Texto por: Bruno Fernandes, membro do Núcleo PCJ e da Oca (Esalq/USP)
Segundo o mais recente relatório do IPCC (Intergovernmental Panel on Climate Change) a emergência socioambiental e climática superou a etapa de bater a nossa porta, hoje ela espera sentada no sofá da sala e tem feito estragos constantes em todo o planeta, em outras palavras, a natureza tem reagido às violências sofridas. Do mesmo modo o “traje” atual utilizado pelo sistema capitalista deixa evidente que a lógica de acúmulo de capital financeiro não irá parar, custe o que custar ou quantas vidas demandar, e a pandemia da COVID-19 tem nos mostrado isso. Por um lado, temos o apelo pelo cuidado e a proteção à vida humana, de outro temos comerciantes em plena falência financeira e uma economia em cacos, e de um terceiro lado ainda temos bancos e demais setores rentistas lucrando em meio ao caos sanitário. Parece que essa equação não fecha mesmo, não é? Para quem o estado tem atuado no final das contas? E o negacionismo científico? E a política eugenista praticada pelo governo federal brasileiro? Quem tem sido realmente afetado nesse contexto?
Tudo está conectado, e o grande trunfo do sistema capitalista é propagar que não existem possibilidades ou alternativas para além desta lógica econômica de produção e consumo, que coloniza a terra e demais seres que nela habitam em prol de um extrativismo rasteiro que atenda principalmente o 1% das elites econômicas, que atualmente brincam nos mercados de ações, mineram bitcoins, ou estão ainda financiando passeios pela estratosfera terrestre, evidentemente acobertados por um grande patrimônio hereditário, poucas vezes tributados pelo estado. O setor rentista, os verdadeiros ricos do planeta já compreenderam a emergência atual, suas soluções não surpreendem ninguém: construir bunkers “gourmet” para os seus, ou habitar outro planeta se for necessário. E nós, os mortais, o que faremos?
Falar sobre a crise climática é compreender a ocorrência cada vez mais frequente de eventos extremos, que se revelam em períodos de secas e chuvas extremas, grandes variações de temperatura, e ocorrência de pandemias. Estes eventos são comprovados pela ciência como resultantes do avanço predatório sobre os ecossistemas e a biodiversidade.
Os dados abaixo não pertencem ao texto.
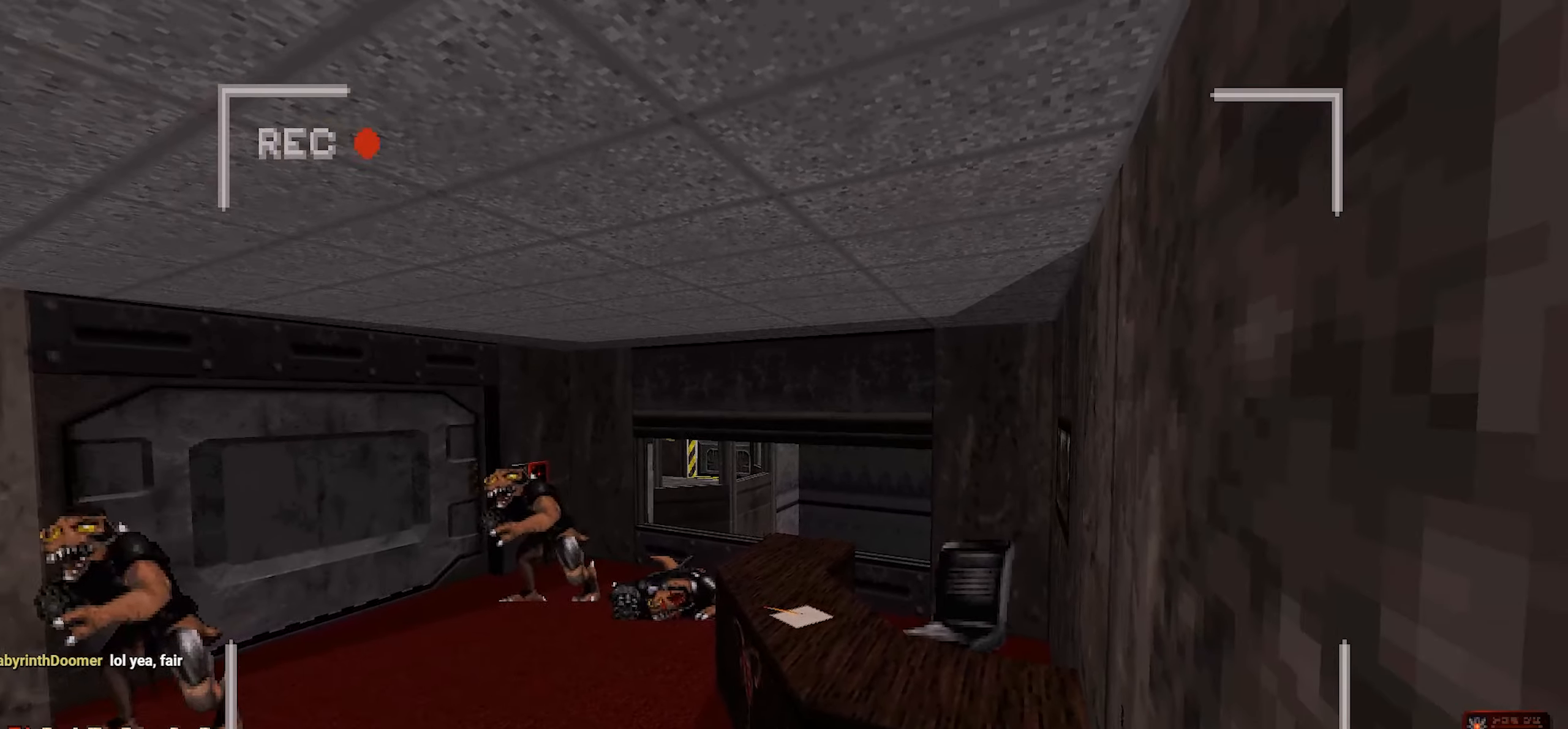
{"keys": [], "mouse": [], "events": [[150, "e", "up"]]}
Ao mesmo tempo, é importante pontuar que os efeitos causados por estes eventos não se distribuem de forma igualitária por todas as populações humanas, existem diferenças de classes sociais e disparidades entre países do norte e sul global, que se apresentam principalmente no aumento das imigrações e refugiados climáticos, e nos impactos notórios que a pandemia da COVID-19 tem ocasionado para populações em maior situação de vulnerabilidade social, o que muitos tem a categorizado inclusive como uma sindemia.
Na América Latina temos o exemplo clássico das políticas de commodities, que tornaram o território nas últimas décadas um celeiro de fornecimento de monoculturas do agronegócio e atividades de mineração para os países industrializados, se industrializarem cada vez mais… Existem aqueles que dizem que o Brasil se desindustrializou, e isso é um fato consumado que nos coloca em um cenário econômico bastante complicado, dependente do capital externo e da exploração da terra e da classe trabalhadora. Mas será que o melhor caminho seria seguirmos o modelo de desenvolvimento adotado por países como EUA e demais potências econômicas? Ao mesmo tempo, como resolvemos nosso enorme abismo social e problemas extremos como a fome, a pobreza extrema, o acesso a terra e ao teto digno? Será apenas construir um desenvolvimento sustentável ou novas técnicas produtivas para superarmos uma problemática complexa como esta? Ou precisamos de um processo de base revolucionária que construa outras estruturas e promova transformações culturais profundas?
Primeiramente é preciso se posicionar, não existe futuro comum no atual sistema capitalista de desenvolvimento, e tenho dúvidas se existe futuro em qualquer proposta sobre desenvolvimento que surja neste contexto, ou seja, não existe justiça social em cenário de terra arrasada. Já me disseram que desenvolver é sempre o oposto de se envolver, um flerte real com propostas individualistas, extrativistas e meritocráticas, ou seja, pensar o desenvolvimento sustentável para o sistema capitalista é dar alguns retoques tecnológicos e inovadores em um sistema produtivo adoentado em sua gênese. E como lidar com isso? Talvez precisemos começar observando e aprendendo com outras formas de vida humana e não humana, da biodiversidade e de povos que habitaram essa terra muitos milênios antes de colonizadores europeus marcarem presença na violência e depois ganharem estátuas nas ruas das grandes cidades. Quantas formas de vida, para além dos cafonas debates geracionais nós conhecemos no Brasil? E na América Latina?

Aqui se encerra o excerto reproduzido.